━━━ Given data

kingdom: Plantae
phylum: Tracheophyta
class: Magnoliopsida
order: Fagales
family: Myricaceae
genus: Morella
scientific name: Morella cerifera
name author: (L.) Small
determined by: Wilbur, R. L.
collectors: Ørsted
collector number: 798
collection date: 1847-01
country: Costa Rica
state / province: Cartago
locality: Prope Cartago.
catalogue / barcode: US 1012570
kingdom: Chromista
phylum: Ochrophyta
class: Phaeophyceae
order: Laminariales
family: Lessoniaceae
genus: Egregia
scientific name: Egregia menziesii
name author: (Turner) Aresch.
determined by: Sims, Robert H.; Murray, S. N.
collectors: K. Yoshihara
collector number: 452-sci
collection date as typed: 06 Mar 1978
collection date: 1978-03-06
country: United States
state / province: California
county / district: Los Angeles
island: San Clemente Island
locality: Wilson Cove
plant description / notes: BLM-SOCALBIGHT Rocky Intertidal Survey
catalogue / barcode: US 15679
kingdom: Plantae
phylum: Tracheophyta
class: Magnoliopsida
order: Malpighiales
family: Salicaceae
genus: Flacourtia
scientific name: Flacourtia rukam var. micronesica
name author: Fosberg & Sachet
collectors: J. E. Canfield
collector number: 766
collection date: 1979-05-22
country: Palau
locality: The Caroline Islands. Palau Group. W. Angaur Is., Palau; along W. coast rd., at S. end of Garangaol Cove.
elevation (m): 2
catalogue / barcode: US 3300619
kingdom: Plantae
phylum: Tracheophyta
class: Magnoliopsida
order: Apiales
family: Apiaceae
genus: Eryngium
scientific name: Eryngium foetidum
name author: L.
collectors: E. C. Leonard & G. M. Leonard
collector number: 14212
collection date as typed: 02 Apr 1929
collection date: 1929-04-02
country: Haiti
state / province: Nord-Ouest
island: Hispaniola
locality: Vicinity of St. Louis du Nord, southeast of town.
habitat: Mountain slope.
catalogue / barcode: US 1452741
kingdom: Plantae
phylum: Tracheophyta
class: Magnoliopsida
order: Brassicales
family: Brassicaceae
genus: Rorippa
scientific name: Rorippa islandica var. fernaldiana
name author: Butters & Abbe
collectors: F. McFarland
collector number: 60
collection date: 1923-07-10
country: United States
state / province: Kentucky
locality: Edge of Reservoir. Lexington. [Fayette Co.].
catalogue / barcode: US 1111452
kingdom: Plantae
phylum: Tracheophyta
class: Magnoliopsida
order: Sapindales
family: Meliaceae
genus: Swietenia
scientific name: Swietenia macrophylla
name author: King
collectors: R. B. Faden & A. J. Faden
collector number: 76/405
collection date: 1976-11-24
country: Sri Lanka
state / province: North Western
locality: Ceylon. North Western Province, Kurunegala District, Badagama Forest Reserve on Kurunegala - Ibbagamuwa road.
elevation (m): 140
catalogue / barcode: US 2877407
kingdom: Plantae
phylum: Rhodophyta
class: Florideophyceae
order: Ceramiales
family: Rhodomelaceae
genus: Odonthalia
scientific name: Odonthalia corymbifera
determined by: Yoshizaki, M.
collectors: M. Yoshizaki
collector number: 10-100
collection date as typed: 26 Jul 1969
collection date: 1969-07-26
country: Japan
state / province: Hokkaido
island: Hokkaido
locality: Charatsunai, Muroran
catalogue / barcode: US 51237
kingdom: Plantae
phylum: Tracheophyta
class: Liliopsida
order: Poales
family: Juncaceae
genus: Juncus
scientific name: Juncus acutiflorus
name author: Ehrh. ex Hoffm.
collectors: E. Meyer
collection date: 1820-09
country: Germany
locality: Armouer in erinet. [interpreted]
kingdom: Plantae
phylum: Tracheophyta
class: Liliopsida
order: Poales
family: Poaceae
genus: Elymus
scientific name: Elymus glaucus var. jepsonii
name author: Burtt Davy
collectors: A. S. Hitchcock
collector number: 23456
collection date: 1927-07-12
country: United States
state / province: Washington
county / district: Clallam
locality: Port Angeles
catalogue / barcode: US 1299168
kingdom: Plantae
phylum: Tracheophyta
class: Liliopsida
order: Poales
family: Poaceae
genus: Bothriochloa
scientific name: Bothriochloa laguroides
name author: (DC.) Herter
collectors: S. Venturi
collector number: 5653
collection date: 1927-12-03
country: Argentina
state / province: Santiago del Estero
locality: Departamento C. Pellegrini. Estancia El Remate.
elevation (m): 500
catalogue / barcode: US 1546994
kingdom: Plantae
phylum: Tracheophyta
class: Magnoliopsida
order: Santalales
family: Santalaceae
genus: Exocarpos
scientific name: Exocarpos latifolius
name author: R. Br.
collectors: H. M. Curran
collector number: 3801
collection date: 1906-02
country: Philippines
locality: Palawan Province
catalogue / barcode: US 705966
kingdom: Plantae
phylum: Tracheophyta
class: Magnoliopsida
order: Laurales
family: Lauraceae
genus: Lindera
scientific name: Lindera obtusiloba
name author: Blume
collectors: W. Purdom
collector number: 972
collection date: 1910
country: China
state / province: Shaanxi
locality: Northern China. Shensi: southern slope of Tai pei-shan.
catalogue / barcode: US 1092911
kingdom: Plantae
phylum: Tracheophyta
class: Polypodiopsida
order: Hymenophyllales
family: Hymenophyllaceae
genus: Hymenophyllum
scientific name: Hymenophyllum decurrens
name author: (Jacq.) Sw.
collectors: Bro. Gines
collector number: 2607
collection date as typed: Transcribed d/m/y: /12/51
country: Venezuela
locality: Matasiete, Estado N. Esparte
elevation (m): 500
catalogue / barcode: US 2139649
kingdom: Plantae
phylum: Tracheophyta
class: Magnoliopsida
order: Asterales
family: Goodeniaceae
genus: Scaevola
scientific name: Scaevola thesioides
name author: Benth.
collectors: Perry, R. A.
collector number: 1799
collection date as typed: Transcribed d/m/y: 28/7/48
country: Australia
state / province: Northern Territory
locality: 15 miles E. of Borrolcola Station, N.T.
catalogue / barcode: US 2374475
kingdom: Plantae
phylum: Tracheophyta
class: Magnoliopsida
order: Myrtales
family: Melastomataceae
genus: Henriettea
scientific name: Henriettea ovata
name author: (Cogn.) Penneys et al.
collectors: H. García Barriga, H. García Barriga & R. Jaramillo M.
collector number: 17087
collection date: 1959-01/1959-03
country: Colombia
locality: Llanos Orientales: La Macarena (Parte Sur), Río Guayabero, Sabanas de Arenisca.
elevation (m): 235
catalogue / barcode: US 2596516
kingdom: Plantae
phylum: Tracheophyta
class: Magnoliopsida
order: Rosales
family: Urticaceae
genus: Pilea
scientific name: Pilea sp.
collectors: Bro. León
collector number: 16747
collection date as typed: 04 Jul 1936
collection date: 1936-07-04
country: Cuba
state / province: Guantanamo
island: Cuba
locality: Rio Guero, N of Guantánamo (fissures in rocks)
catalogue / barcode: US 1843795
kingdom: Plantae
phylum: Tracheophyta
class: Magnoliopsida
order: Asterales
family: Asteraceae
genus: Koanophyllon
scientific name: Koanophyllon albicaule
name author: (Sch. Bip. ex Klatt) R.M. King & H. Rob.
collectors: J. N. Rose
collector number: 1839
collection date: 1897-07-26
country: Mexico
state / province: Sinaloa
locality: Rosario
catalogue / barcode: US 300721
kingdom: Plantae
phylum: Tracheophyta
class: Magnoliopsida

━━━━━━

Copy the listing above word for word, from its first line through the line containing "locality: Vicinity of".

kingdom: Plantae
phylum: Tracheophyta
class: Magnoliopsida
order: Fagales
family: Myricaceae
genus: Morella
scientific name: Morella cerifera
name author: (L.) Small
determined by: Wilbur, R. L.
collectors: Ørsted
collector number: 798
collection date: 1847-01
country: Costa Rica
state / province: Cartago
locality: Prope Cartago.
catalogue / barcode: US 1012570
kingdom: Chromista
phylum: Ochrophyta
class: Phaeophyceae
order: Laminariales
family: Lessoniaceae
genus: Egregia
scientific name: Egregia menziesii
name author: (Turner) Aresch.
determined by: Sims, Robert H.; Murray, S. N.
collectors: K. Yoshihara
collector number: 452-sci
collection date as typed: 06 Mar 1978
collection date: 1978-03-06
country: United States
state / province: California
county / district: Los Angeles
island: San Clemente Island
locality: Wilson Cove
plant description / notes: BLM-SOCALBIGHT Rocky Intertidal Survey
catalogue / barcode: US 15679
kingdom: Plantae
phylum: Tracheophyta
class: Magnoliopsida
order: Malpighiales
family: Salicaceae
genus: Flacourtia
scientific name: Flacourtia rukam var. micronesica
name author: Fosberg & Sachet
collectors: J. E. Canfield
collector number: 766
collection date: 1979-05-22
country: Palau
locality: The Caroline Islands. Palau Group. W. Angaur Is., Palau; along W. coast rd., at S. end of Garangaol Cove.
elevation (m): 2
catalogue / barcode: US 3300619
kingdom: Plantae
phylum: Tracheophyta
class: Magnoliopsida
order: Apiales
family: Apiaceae
genus: Eryngium
scientific name: Eryngium foetidum
name author: L.
collectors: E. C. Leonard & G. M. Leonard
collector number: 14212
collection date as typed: 02 Apr 1929
collection date: 1929-04-02
country: Haiti
state / province: Nord-Ouest
island: Hispaniola
locality: Vicinity of St. Louis du Nord, southeast of town.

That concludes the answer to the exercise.